Then goes on: ‘At whose dread Name, majestic now, all knees must bend, all hearts must bow; and things celestial Thee shall own, and things terrestrial Lord alone.’

When thinking of priorities in our lives, especially at Christmas, remember words of a leading evangelist of 20th century, Keith Green: ‘If your heart takes more pleasure in reading novels, or watching TV, or going to the movies, or talking to friends, rather than just sitting with God and embracing Him, sharing His cares and His burdens, weeping and rejoicing with Him, then how are you going to handle forever and ever in His presence? You’d be bored to tears in heaven, if you’re not ecstatic about God now!’

The Bible states that we are to live for 70 years (Psalm 90: 10); but come what may, our time on earth will inevitably cease.

Elisabeth Elliot wrote: ‘God is God.
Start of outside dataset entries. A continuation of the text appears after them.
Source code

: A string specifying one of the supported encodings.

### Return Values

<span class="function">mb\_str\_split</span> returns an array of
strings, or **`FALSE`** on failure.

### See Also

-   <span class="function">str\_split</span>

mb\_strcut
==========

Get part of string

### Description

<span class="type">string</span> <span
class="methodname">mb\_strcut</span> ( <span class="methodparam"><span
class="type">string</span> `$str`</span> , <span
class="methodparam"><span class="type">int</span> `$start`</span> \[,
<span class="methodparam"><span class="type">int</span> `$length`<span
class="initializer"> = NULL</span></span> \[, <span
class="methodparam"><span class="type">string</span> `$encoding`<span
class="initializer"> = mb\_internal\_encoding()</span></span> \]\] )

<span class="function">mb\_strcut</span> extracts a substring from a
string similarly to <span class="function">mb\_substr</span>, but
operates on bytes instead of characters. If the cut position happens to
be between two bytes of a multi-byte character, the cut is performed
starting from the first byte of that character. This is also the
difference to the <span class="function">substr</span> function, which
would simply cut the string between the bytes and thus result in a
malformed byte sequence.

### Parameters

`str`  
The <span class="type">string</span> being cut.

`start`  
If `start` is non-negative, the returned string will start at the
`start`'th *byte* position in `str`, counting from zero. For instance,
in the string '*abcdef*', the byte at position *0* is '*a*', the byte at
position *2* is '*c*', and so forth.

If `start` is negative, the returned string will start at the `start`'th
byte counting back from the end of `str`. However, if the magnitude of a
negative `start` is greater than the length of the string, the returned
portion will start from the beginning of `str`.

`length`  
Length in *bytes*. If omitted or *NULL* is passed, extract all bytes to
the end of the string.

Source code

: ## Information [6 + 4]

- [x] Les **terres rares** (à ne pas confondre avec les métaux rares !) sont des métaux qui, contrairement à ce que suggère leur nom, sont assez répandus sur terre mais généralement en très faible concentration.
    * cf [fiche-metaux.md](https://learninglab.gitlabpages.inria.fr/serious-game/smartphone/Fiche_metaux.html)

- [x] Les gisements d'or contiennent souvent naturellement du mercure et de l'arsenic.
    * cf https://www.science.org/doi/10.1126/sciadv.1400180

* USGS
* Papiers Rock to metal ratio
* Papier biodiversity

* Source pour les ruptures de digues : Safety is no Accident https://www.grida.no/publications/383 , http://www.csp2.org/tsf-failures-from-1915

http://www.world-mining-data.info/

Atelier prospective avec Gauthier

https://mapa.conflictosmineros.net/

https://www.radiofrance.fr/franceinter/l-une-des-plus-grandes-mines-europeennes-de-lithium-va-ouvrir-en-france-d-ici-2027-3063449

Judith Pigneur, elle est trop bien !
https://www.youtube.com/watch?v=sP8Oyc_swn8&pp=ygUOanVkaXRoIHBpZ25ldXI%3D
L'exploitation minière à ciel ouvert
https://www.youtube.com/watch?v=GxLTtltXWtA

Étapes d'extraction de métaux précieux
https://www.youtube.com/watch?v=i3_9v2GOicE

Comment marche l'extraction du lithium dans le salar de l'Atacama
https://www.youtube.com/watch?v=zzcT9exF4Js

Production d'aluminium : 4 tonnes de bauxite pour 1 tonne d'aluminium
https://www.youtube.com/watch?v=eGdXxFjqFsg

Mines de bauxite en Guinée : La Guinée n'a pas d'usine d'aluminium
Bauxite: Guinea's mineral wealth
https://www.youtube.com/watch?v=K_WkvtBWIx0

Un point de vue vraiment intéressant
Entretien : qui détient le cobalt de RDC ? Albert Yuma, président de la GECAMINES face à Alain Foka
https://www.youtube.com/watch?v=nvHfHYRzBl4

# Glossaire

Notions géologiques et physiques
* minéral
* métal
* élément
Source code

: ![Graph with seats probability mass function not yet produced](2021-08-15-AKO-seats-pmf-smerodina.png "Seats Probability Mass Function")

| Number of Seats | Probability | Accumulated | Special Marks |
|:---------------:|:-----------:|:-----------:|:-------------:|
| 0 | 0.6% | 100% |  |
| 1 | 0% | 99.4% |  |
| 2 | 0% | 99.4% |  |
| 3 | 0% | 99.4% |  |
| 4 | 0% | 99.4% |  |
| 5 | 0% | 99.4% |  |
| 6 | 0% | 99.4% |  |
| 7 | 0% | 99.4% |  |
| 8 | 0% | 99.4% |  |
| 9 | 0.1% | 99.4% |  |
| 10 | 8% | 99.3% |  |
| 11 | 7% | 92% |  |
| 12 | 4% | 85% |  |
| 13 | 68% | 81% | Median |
Because He is worthy of my trust and obedience, I will find rest nowhere but in His holy will that is unspeakable beyond my largest notions of what He is up to.’


Conclusion

Advent is not meant to take us to Christmas and leave us there – it is to move us on in our lives, and onto Jesus’ Second Coming.

We live in materialist society where seek the lights and laughter, trees and trimmings, gadget and gismos – but we have to be reminded of the priority and preciousness of Jesus.

Before kneeling before the tree to get our presents, we are to kneel before Almighty God who came to be the biggest Gift of all.

a.    How does Christ being God and man give you confidence? – salvation rooted in eternity, planned before time began.

b.    What difference will it make to our Christmas? – before bewitched by world’s interpretation, make Jesus the priority, ‘the reason for the season’

c.     Does this impact on how we live our lives? – Christmas comes once a year, important how we also live for the other eleven months of the year

Could be that do not know Jesus or not walking closely with Him, today you can change all that today – get the eternal perspective

Having the eternal perspective should make a difference so we should be introducing others to the Eternal One.


We are exhorted to lift up your eyes and heart to the One who came down to save us for His glory.